As autoridades globais de saúde elevaram o nível de monitoramento sobre a recém-identificada variante BA.3.2 do SARS-CoV-2. Apelidada informalmente de “Cicada” (Cigarra), a linhagem chama a atenção de cientistas pelo seu alto número de mutações e pela rapidez com que se espalhou silenciosamente por diversos continentes.
Até meados de fevereiro, a variante havia sido confirmada em 23 países, mas dados atualizados deste sábado (28 de março de 2026) indicam que o patógeno já foi detectado em pelo menos 32 nações, incluindo Estados Unidos, Reino Unido, China, Alemanha e Austrália.
O que torna a BA.3.2 diferente?
O principal diferencial desta cepa é a sua divergência genética.
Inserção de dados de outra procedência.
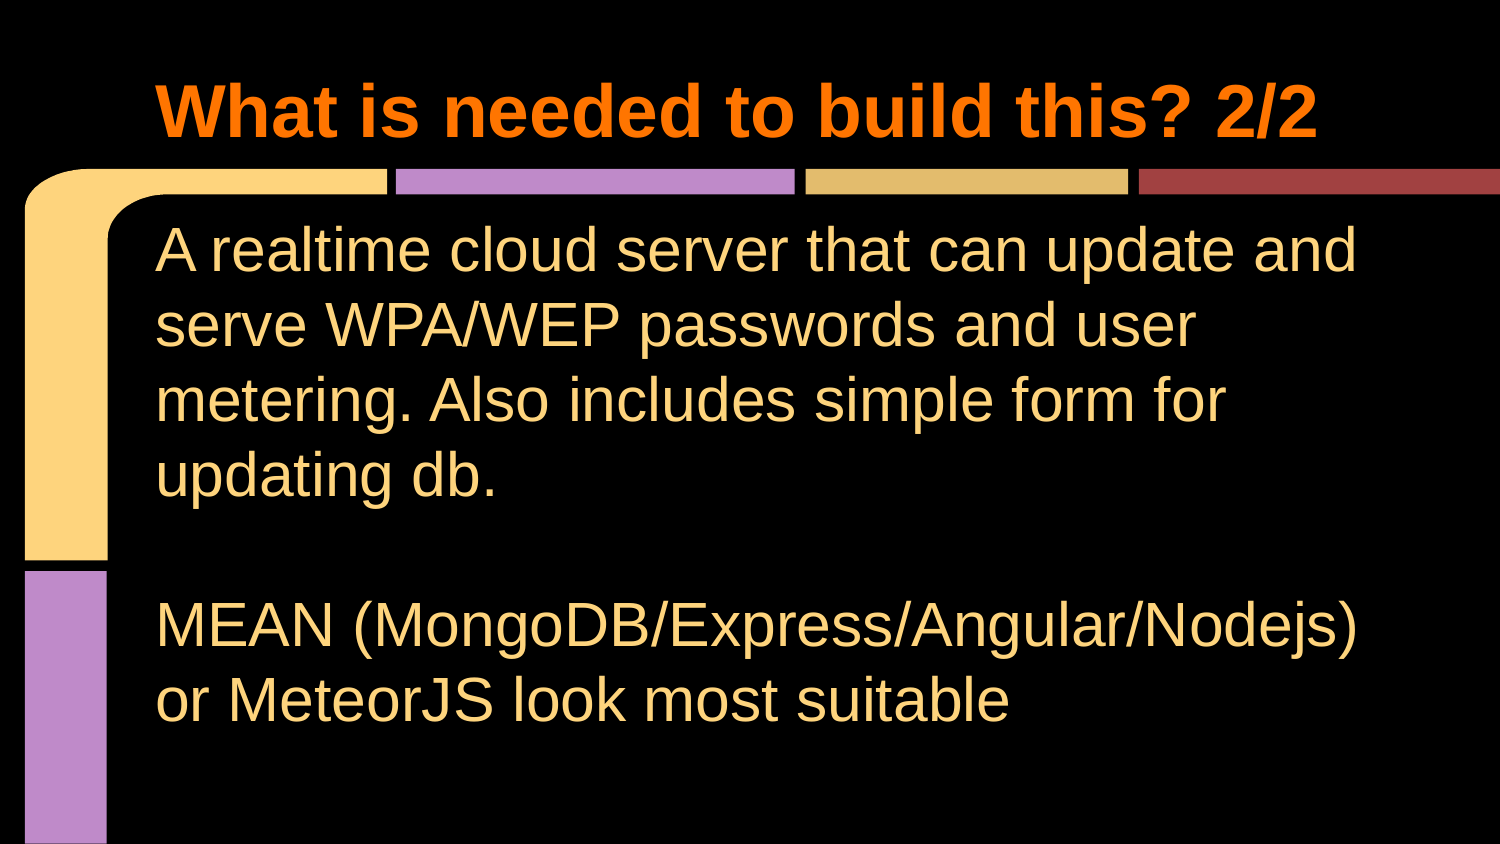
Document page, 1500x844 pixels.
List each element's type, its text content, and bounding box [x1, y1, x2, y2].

De acordo com relatórios do CDC (Centro de Controle e Prevenção de Doenças dos EUA), a variante apresenta entre 70 e 75 mutações na proteína Spike — a estrutura que o vírus utiliza para invadir as células humanas.
Esse volume de alterações é significativamente maior do que o visto em linhagens anteriores, como a JN.1, o que levanta duas preocupações principais:
- Escape Imunológico: A capacidade do vírus de “desviar” dos anticorpos gerados por infecções anteriores ou pelas vacinas atuais.
- Detecção Silenciosa: O apelido “Cicada” refere-se ao comportamento da variante de permanecer em níveis indetectáveis por um período antes de surgir em grandes volumes, dificultando o rastreamento inicial.
Gravidade e Sintomas
Apesar do alerta, a Organização Mundial da Saúde (OMS) e agências regionais reforçam que, até o momento, não há evidências de que a BA.3.2 cause quadros mais graves ou maior índice de hospitalizações em comparação com outras subvariantes da Ômicron.
Os sintomas relatados seguem o padrão conhecido das síndromes respiratórias:
- Febre e calafrios;
- Tosse e dor de garganta;
- Congestão nasal e fadiga;
- Relatos ocasionais de sintomas gastrointestinais (náuseas e diarreia).
Vigilância no Brasil
No Brasil, as autoridades de saúde mantêm o alerta para a vigilância genômica. Embora o país venha monitorando subvariantes anteriores (como a XEC), a recomendação atual permanece focada na atualização do esquema vacinal, especialmente para grupos prioritários, como idosos e imunossuprimidos, que são mais vulneráveis a novas ondas de transmissão.